*Задания*
1. На сколько минут Дарденны сократили фильм «Неизвестная» после каннской премьеры, согласно отрывку рецензии?
2. Определите, согласуются ли с отрывком рецензии на фильм «Неизвестная» три утверждения. Для каждого ответьте «да» или «нет» и приведите дословную цитату из текста, которая это решает: (a) по Дарденнам, ответственность бывает коллективной; (b) главную роль в фильме играет Адель Энель; (c) погибшая девушка находилась в стране нелегально.
3. Допишите к отрывку рецензии на фильм «Неизвестная» несколько предложений, которые продолжат его после последней фразы.

*Отрывок рецензии*
+++

Можно поверхностно заметить, что «Неизвестная» исследует ситуацию с мигрантами в Западной Европе (убитая была нелегалкой, отсюда сложности с расследованием): все ими пользуются, но никому они не дороги и не нужны. А можно отступить на шаг и увидеть, что здесь авторы предлагают задать вопрос о коллективной ответственности. Единственный возможный ответ — вовсе не «мне стыдно за такого-то», а исключительно «мне стыдно за себя». Собственно, по Дарденнам, ответственность вообще не бывает коллективной, а только индивидуальной, неразрывно связанной с пробуждением совести.
Неудобность, даже дискомфортность кинематографа Дарденнов — в отличие от Триера или Ханеке они очевидные гуманисты и уж точно не любители «чернухи» — в его интерактивности. Дарденны не обходятся эмпатией. Сочувствие к «униженным и оскорбленным» вообще необязательно в их фильмах: погибшая девушка в «Неизвестной» — лицо без имени и голоса. Она — топор в каше из топора, практически чистый макгаффин. Братья требуют от зрителя, чтобы тот увидел себя в зеркало, вступил в честный диалог с самим собой, примерил ситуацию на себя, а другой здесь, кажется, — лишь повод для этого диалога. Впрочем, если присмотреться, станет ясно: безымянная и бесправная уроженка Африки — не негатив, а точное отражение прагматичной белокожей героини.
Виртуозно придуманную и собранную картину перфекционисты Дарденны доводили до совершенства даже после каннской премьеры (в частности, сократили на семь минут). Безупречная игра ведущей фильм молодой француженки Адель Энель, не подводят и два постоянных актера Дарденнов, двое подозреваемых, — Оливье Гурме и Жереми Ренье. Тем не менее интонация фильма настолько немилосердна, что смотреть его трудно. Условное примирение в финале выглядит жанровой условностью. Утешения там нет, лучший возможный хеппи-энд — могила, на которой будет написано имя, а не пробел.

+++

*Записи для анализа*
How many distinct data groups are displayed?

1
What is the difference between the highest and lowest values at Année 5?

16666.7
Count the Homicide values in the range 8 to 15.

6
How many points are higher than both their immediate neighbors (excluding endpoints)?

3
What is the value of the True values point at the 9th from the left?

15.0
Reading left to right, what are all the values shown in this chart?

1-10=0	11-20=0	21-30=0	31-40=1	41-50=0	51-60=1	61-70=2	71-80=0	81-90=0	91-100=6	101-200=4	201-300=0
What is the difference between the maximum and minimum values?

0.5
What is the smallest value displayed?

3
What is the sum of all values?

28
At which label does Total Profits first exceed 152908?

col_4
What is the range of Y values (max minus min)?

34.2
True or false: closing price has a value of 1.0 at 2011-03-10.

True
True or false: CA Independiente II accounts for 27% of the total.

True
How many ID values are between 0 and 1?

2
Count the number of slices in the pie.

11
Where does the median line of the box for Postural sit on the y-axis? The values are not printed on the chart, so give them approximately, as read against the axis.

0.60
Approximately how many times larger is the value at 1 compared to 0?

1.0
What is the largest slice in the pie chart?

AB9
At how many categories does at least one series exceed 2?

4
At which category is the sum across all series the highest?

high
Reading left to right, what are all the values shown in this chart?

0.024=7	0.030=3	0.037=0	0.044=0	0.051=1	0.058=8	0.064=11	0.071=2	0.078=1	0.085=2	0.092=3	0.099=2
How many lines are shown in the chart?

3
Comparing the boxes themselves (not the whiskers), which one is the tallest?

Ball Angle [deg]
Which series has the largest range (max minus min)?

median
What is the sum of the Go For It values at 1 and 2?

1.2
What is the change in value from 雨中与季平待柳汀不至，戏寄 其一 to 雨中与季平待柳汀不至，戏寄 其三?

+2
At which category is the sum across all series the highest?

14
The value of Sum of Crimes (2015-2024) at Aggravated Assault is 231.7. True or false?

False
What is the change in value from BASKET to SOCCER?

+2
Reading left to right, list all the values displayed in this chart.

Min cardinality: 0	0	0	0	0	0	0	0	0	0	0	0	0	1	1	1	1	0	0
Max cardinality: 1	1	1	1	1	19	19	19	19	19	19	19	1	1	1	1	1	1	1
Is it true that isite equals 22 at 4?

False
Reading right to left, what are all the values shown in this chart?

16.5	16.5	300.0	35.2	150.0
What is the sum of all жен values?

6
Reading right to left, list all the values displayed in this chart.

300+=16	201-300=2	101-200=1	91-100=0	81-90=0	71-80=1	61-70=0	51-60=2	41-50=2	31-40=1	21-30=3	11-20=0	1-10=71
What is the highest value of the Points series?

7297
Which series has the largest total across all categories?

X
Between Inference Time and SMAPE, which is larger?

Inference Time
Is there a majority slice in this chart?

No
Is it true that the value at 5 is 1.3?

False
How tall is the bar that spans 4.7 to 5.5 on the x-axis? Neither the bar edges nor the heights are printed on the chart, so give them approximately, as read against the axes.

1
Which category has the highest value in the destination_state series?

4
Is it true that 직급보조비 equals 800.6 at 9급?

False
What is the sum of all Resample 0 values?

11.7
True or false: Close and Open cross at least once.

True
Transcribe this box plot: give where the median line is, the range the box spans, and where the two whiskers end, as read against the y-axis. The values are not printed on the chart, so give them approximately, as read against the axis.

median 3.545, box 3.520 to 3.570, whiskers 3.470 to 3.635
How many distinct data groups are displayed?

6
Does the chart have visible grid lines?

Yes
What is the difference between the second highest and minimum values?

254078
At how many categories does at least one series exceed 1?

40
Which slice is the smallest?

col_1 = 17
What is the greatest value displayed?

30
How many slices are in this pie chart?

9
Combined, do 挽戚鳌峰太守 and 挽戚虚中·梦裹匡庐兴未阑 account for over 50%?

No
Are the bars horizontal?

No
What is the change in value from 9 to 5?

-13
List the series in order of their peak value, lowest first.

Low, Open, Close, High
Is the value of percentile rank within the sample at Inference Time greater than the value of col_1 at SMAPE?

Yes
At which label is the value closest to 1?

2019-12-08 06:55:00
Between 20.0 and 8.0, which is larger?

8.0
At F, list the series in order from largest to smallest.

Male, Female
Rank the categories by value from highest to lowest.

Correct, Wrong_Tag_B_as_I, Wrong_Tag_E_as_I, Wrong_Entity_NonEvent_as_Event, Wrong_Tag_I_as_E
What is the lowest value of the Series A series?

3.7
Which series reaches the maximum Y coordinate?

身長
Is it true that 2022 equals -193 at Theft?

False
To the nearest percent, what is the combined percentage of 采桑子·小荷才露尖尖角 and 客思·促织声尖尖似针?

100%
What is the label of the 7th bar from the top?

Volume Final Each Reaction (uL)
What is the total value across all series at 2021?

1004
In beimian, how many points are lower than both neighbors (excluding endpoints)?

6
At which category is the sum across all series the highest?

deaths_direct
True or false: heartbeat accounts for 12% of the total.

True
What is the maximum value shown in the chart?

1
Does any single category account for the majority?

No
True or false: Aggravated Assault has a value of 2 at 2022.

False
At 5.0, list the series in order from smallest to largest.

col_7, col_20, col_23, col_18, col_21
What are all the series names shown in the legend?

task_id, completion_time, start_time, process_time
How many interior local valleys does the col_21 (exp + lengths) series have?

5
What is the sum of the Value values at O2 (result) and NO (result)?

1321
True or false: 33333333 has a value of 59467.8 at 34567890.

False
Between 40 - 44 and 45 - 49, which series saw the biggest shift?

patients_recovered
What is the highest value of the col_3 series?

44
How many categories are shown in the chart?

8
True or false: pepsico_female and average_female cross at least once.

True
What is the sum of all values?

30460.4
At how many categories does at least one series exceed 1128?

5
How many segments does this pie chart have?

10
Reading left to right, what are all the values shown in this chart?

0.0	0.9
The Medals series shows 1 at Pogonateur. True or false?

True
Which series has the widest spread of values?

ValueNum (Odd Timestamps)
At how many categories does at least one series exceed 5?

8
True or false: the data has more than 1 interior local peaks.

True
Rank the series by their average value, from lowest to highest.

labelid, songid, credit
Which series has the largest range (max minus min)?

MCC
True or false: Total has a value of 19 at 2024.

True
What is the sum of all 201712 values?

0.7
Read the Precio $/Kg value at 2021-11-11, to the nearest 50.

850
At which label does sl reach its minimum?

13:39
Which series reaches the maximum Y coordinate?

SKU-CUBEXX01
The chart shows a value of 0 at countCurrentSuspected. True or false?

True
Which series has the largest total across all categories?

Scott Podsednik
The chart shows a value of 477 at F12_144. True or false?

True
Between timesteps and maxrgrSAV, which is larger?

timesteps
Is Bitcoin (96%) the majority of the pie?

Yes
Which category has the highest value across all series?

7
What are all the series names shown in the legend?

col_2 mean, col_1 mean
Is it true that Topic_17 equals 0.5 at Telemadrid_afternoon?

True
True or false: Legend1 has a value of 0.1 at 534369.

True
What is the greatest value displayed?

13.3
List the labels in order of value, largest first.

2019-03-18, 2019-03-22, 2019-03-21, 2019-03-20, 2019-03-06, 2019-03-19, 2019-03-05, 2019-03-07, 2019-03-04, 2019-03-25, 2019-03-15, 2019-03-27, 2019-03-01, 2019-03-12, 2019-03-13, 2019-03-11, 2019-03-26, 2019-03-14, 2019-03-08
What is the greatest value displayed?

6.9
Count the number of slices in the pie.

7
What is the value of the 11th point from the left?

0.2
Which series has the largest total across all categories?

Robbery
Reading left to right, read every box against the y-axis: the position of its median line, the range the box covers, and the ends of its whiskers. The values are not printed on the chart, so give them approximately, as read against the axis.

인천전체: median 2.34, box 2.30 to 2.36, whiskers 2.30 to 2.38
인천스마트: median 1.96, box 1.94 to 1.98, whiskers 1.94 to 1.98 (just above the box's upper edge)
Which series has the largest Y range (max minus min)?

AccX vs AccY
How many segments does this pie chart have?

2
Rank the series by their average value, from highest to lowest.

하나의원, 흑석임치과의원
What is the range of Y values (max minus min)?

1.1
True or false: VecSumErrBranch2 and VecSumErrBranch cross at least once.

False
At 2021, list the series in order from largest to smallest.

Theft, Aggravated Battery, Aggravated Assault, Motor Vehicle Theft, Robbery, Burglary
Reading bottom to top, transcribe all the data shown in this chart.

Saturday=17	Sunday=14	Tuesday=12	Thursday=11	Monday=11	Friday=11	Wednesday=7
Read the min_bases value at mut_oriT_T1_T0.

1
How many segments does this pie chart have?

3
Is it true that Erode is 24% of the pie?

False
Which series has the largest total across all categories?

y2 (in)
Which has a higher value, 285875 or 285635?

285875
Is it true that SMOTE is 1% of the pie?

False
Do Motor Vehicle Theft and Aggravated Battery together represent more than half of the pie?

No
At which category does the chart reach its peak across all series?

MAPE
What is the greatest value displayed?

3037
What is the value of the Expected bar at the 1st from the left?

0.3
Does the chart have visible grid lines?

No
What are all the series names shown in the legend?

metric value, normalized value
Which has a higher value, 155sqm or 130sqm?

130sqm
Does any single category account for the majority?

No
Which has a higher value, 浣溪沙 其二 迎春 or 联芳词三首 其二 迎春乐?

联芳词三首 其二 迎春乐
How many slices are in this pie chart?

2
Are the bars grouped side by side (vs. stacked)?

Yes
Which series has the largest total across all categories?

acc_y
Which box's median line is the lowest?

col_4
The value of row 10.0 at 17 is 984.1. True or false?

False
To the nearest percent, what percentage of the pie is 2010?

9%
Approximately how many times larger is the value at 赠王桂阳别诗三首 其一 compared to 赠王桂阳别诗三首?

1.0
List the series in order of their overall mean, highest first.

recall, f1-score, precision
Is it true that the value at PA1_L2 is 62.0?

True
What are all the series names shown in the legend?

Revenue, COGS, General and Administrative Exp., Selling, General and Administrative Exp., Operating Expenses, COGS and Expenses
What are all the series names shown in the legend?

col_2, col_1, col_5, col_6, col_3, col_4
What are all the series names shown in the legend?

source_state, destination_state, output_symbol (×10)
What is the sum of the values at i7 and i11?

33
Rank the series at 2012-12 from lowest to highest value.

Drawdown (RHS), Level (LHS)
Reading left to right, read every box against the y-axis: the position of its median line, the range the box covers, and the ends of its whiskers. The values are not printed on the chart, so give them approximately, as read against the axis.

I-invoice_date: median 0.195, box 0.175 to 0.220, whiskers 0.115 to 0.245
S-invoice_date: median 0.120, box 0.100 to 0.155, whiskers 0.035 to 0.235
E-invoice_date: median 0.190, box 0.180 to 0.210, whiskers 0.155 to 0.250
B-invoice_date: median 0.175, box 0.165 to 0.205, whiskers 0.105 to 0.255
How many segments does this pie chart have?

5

+++

*Ответы к заданиям*
1. На семь минут.

2.
(a) Нет: «ответственность вообще не бывает коллективной, а только индивидуальной».
(b) Да: «Безупречная игра ведущей фильм молодой француженки Адель Энель».
(c) Да: «убитая была нелегалкой».

3.
Когда полтора десятилетия назад в Москве впервые показали «Розетту», прямо с сеанса бежали возмущенные зрители Дома кино, на ходу обещая написать жалобу в Канны (слышал своими ушами, да такое и не выдумать). С тех пор мало что изменилось. Вряд ли можно упрекнуть подсевших на Голливуд тинейджеров в невнимании к Дарденнам; интересней реакция отторжения со стороны профессиональной аудитории, наших кинематографистов или зрителей-эстетов, поклонников авторского кино. За честностью им видится прямолинейность, за гуманизмом — морализаторство, за теплотой и нежностью по отношению к маленькому человеку (когда-то любимому герою классической русской литературы) — ненавистная, хоть и плохо знакомая им самим, политкорректность. Это стена, которую не пробить, а перелезть через нее способны единицы. Если и существует какая-то объективная причина удручающей провинциальности российского современного кино, она скрыта здесь. За ее пределы выходят единицы, например, Андрей Звягинцев. Неудивительно, что Дарденны вызвались быть продюсерами его следующей картины.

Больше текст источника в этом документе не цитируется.